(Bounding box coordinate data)
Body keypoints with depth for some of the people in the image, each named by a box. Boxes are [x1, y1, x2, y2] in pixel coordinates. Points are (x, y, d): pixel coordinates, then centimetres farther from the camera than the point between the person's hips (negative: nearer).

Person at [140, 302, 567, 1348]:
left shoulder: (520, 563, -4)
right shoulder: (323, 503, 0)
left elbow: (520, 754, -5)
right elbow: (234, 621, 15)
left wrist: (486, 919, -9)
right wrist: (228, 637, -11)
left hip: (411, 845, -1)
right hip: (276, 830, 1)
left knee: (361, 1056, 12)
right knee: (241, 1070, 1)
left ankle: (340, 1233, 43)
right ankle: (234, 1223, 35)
---
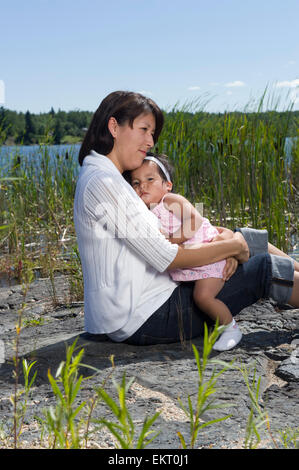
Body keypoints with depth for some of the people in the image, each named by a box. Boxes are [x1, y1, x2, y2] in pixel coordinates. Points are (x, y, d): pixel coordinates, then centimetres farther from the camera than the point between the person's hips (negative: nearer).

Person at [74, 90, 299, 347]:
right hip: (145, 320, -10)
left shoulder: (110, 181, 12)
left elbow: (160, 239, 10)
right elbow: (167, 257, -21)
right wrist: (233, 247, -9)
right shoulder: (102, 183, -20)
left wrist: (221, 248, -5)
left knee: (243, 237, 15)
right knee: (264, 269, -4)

## Your goal
Lay out the lines running from the one containing "left hip: (411, 845, -1)" through the one containing "left ankle: (340, 1233, 43)" as a numbered list, skipping any blank lines.

## Result of the exercise
1. left hip: (411, 845, -1)
2. right hip: (276, 830, 1)
3. left knee: (361, 1056, 12)
4. right knee: (241, 1070, 1)
5. left ankle: (340, 1233, 43)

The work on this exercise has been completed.